My fears about what it meant to be on disability extended to how it would affect my relationships. I was afraid that it would prevent someone from wanting to date me or marry me because they wouldn’t view me as someone fit to be a wife. I might seem defective or not capable of handling the things that “non-sick” women can handle.
Learning the Truth About Disability.
I never did apply for disability back then and that was a huge mistake. Instead I let my debt keep piling up and then lost most of my assets. I was disabled and yet I refused help.
Help. That’s what disability is. It’s OK to accept help if you truly need it.

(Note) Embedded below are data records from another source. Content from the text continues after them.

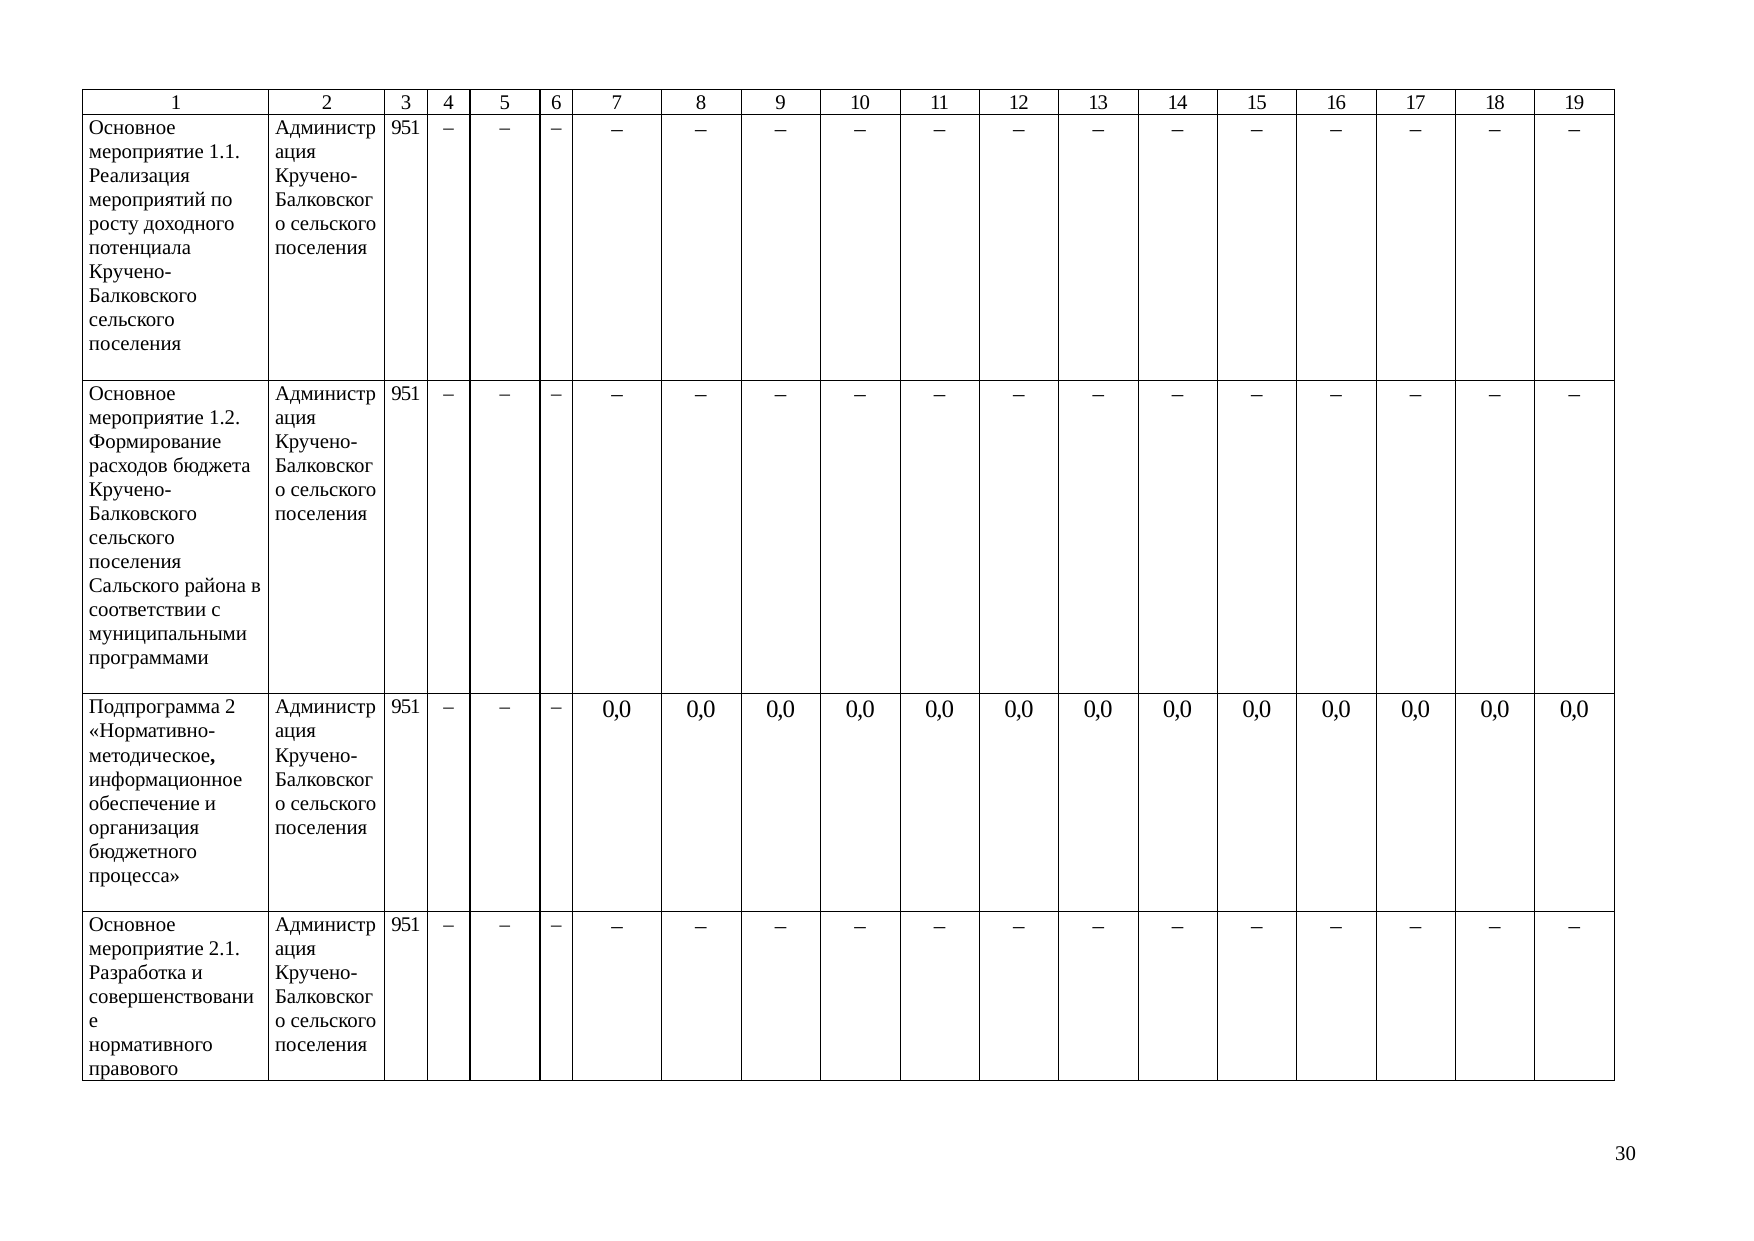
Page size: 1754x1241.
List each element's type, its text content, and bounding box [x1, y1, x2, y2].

table_cell – [1218, 381, 1296, 693]
table_cell – [1377, 381, 1455, 693]
table_cell 0,0 [1535, 694, 1614, 911]
table_cell – [1377, 912, 1455, 1080]
table_header 1 [83, 90, 268, 114]
table_cell 951 [385, 381, 427, 693]
table_cell – [1139, 115, 1217, 379]
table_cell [269, 115, 384, 379]
table_cell 951 [385, 694, 427, 911]
table_cell – [541, 381, 572, 693]
table_cell 951 [385, 912, 427, 1080]
table_header 12 [980, 90, 1058, 114]
table_cell 0,0 [662, 694, 741, 911]
table_cell – [1456, 381, 1534, 693]
table_cell – [541, 115, 572, 379]
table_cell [269, 912, 384, 1080]
table_cell Администрация Кручено-Балковского сельского поселения [269, 694, 384, 911]
table_cell – [901, 115, 979, 379]
table_cell – [428, 115, 469, 379]
table_cell – [980, 115, 1058, 379]
table_cell 0,0 [821, 694, 900, 911]
table_cell 0,0 [1297, 694, 1376, 911]
table_header 5 [471, 90, 539, 114]
table_header 19 [1535, 90, 1614, 114]
table_cell – [1535, 115, 1614, 379]
table_cell – [573, 912, 661, 1080]
table_cell – [573, 381, 661, 693]
table_cell – [1059, 381, 1138, 693]
table_cell – [1059, 115, 1138, 379]
table_cell – [821, 115, 900, 379]
table_cell – [1139, 381, 1217, 693]
table_cell Подпрограмма 2 «Нормативно-методическое, информационное обеспечение и организация бюджетного процесса» [83, 694, 268, 911]
table_cell – [1059, 912, 1138, 1080]
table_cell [83, 912, 268, 1080]
table_cell 0,0 [742, 694, 820, 911]
table_cell 0,0 [980, 694, 1058, 911]
table_cell – [821, 381, 900, 693]
table_cell – [541, 694, 572, 911]
table_header 10 [821, 90, 900, 114]
table_cell – [1535, 912, 1614, 1080]
table_header 8 [662, 90, 741, 114]
table_header 11 [901, 90, 979, 114]
table_cell – [980, 381, 1058, 693]
table_cell Основное мероприятие 1.1. Реализация мероприятий по росту доходного потенциала Кручено-Балковского сельского поселения [83, 115, 268, 379]
table_cell – [471, 912, 539, 1080]
table_cell – [1377, 115, 1455, 379]
table_cell – [742, 912, 820, 1080]
table_cell – [428, 694, 469, 911]
table_cell – [1218, 912, 1296, 1080]
table_header 9 [742, 90, 820, 114]
table_header 15 [1218, 90, 1296, 114]
table_cell – [428, 912, 469, 1080]
table_cell 0,0 [1218, 694, 1296, 911]
table_header 6 [541, 90, 572, 114]
table_header 16 [1297, 90, 1376, 114]
table_cell Администрация Кручено-Балковского сельского поселения [269, 381, 384, 693]
table_cell – [662, 115, 741, 379]
table_header 7 [573, 90, 661, 114]
table_cell – [980, 912, 1058, 1080]
table_cell – [1456, 912, 1534, 1080]
table_cell Основное мероприятие 1.2. Формирование расходов бюджета Кручено-Балковского сельского поселения Сальского района в соответствии с муниципальными программами [83, 381, 268, 693]
table_cell 0,0 [1377, 694, 1455, 911]
table_cell – [742, 381, 820, 693]
table_cell – [1297, 115, 1376, 379]
table_cell – [742, 115, 820, 379]
table_header 17 [1377, 90, 1455, 114]
table_header 18 [1456, 90, 1534, 114]
table_cell – [662, 381, 741, 693]
table_cell – [1139, 912, 1217, 1080]
table_cell – [1297, 381, 1376, 693]
table_cell – [1297, 912, 1376, 1080]
table_cell 0,0 [1139, 694, 1217, 911]
table_cell 0,0 [1456, 694, 1534, 911]
table_cell 0,0 [573, 694, 661, 911]
table_cell – [428, 381, 469, 693]
table_cell – [471, 381, 539, 693]
table_cell – [573, 115, 661, 379]
table_cell – [1535, 381, 1614, 693]
table_cell – [821, 912, 900, 1080]
table_cell – [1218, 115, 1296, 379]
table_cell – [901, 381, 979, 693]
table_cell 0,0 [901, 694, 979, 911]
table_header 13 [1059, 90, 1138, 114]
table_header 3 [385, 90, 427, 114]
table_cell 951 [385, 115, 427, 379]
table_cell – [471, 115, 539, 379]
table_header 14 [1139, 90, 1217, 114]
table_cell – [1456, 115, 1534, 379]
table_cell – [901, 912, 979, 1080]
table_cell 0,0 [1059, 694, 1138, 911]
table_cell – [471, 694, 539, 911]
table_cell – [662, 912, 741, 1080]
table_cell – [541, 912, 572, 1080]
table_header 4 [428, 90, 469, 114]
table_header 2 [269, 90, 384, 114]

Eventually I was able to eat and not throw up, I gained my strength back, I put on weight, and I stopped having accidents and having to wear adult diapers. My quality of life improved and I was able to find a part time job doing something different which gave me a sense of purpose again.
Unfortunately I started having more health issues not long after and ended up having several more long hospitalizations and more surgery in the following years. Every time it happens I am out of work, not able to earn a living, and not able to reach my potential. It’s a confusing cycle of getting back to my life and feeling hopeful and then out of nowhere my health declines and everything is taken away from me again. It took a lot of convincing from my loved ones, but I finally applied for disability.
I have learned that disability is not admitting defeat. It doesn’t mean that I cannot work ever again or that I am a loser. Disability is help, simple as that. It’s a stepping stone that allows you to focus on your health and getting better if possible so that you can get back to working or going to school, and get back to it without losing everything that you have in the process. Disability was made exactly for situations like mine.
Thankfully with the advances in treatment and surgeries for Crohn’s patients over the past decade less and less patients will need to apply for disability. It’s there if we do need it, and we should seek the help we need, but most of us will not even have to think about applying for disability which is a beautiful thing.